Michio Kaku: Andrew, you ask a question which strikes fear in the heart of every programmer. And that is, first of all, Moore’s Law, which has held for 50 years, which says that computer power doubles every 18 months, may begin to expire in the next 10 or so years. In other words, if you knew that at Christmastime, your computer was just as powerful as the last Christmas present, would you buy a computer? Would you upgrade? Most people would say, “No, why should I buy a new computer if it’s identical to last year’s model?” Well that could create a planetary recession, a planetary depression knowing that this engine of prosperity, the computer revolution, is running out of steam. But that’s just the way it is.

Last month, for example, I spoke in Zurich, Switzerland; I met with a physicist at Zurich IBM, one of their leading institutions, and they told me that, yeah, they could see it now. It’s not science fiction; it’s not in the future. They could see it now. They were beginning to sputter with regards to building more and more computer power.

So, some people are looking for a replacement for silicon power; for the post-silicon era. Some people say quantum computers will do it. Well, yes, in principle, but quantum computers require a totally different architecture and a totally different way of programming.

When you program a computer, you are basically telling one CPU, the Pentium chip, how to process information. So you have a CPU with inputs and outputs and then you have a software that controls the CPU. That’s called a Turing machine. That’s the basis for what you have on your laptop, which you have in your cell phone, all of it is based on digital Turing-type technology.

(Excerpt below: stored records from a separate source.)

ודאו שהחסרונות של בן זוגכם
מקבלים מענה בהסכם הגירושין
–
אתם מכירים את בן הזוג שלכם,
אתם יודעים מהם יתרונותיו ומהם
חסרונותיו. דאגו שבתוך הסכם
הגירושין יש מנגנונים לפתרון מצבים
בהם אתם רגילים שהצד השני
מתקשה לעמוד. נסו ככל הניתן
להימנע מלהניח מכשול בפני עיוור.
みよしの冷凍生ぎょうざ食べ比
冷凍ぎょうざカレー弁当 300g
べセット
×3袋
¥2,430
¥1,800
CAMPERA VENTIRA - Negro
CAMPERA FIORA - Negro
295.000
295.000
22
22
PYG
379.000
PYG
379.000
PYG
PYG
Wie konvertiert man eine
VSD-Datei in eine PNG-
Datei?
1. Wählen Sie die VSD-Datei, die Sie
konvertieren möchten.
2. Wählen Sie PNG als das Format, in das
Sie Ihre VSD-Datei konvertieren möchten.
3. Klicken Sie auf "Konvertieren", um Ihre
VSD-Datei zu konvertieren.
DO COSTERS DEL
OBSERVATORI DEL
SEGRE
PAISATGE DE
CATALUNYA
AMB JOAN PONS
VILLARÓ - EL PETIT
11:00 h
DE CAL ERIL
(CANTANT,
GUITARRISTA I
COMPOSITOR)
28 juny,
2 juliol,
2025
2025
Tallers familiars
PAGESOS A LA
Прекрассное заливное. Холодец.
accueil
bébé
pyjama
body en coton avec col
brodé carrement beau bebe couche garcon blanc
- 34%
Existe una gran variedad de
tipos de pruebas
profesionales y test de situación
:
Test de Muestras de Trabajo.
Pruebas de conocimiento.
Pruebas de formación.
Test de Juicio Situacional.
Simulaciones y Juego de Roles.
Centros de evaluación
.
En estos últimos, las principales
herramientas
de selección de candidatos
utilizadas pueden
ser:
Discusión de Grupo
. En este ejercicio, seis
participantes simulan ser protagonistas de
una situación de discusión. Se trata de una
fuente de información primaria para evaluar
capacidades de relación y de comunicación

But, quantum computers are not. Quantum computers compute on individual atoms and instead of zeroes and ones, zeroes and ones, which are called bits, where you have quantum bits or q-bits, that is, sometimes one, sometimes zero, sometimes any number in between zero and one. That’s the source of the power of quantum computers, the fact that you no longer calculating on zeroes and ones. But the problem with quantum computers is precisely because you are no longer computing on zeroes and ones, how do you program this thing? It’s very difficult.

The way we do it today is with an MRI machine. We get a bunch of atoms, line them up, put them in a magnetic field, shoot electromagnetic radiation at them from an MRI machine, flip the charges, so one becomes zero, becomes a half, becomes two-thirds, and then we measure the echo. That’s how we do it today.

Well the world’s record for a quantum computing calculation is, drum roll, ta-da… three times five is 15. That is the world’s record for a quantum computer calculation. Now, you may say to yourself, well gee, that’s not such a big deal. Well it is a big deal. Go home tonight and try to multiply three times five is equal to 15 on five atoms. Go home tonight and try that. And then you begin to realize, oh my god, this is really difficult; difficult to build, also difficult to program.

What is the problem with quantum computers? Stability. It turns out that interference. Any kind of vibration will upset the vibrations of these five atoms creating nonsense. So that’s the fundamental problem, decoherence. Decoherence is the reason why we cannot break codes with quantum computers. Why – why you don’t have artificial intelligence machine as smart as the human brain. Decoherence. These are where atoms begin to decohere and turn into a random jumble of atoms, just like the atoms in your body making it useless.

So when might we have quantum computers? I don’t know. But personally, I think we’ll have molecular computers before we have quantum computers. That is, we’ll be able to compute on molecules. Molecular transistors already exist. We can already make them.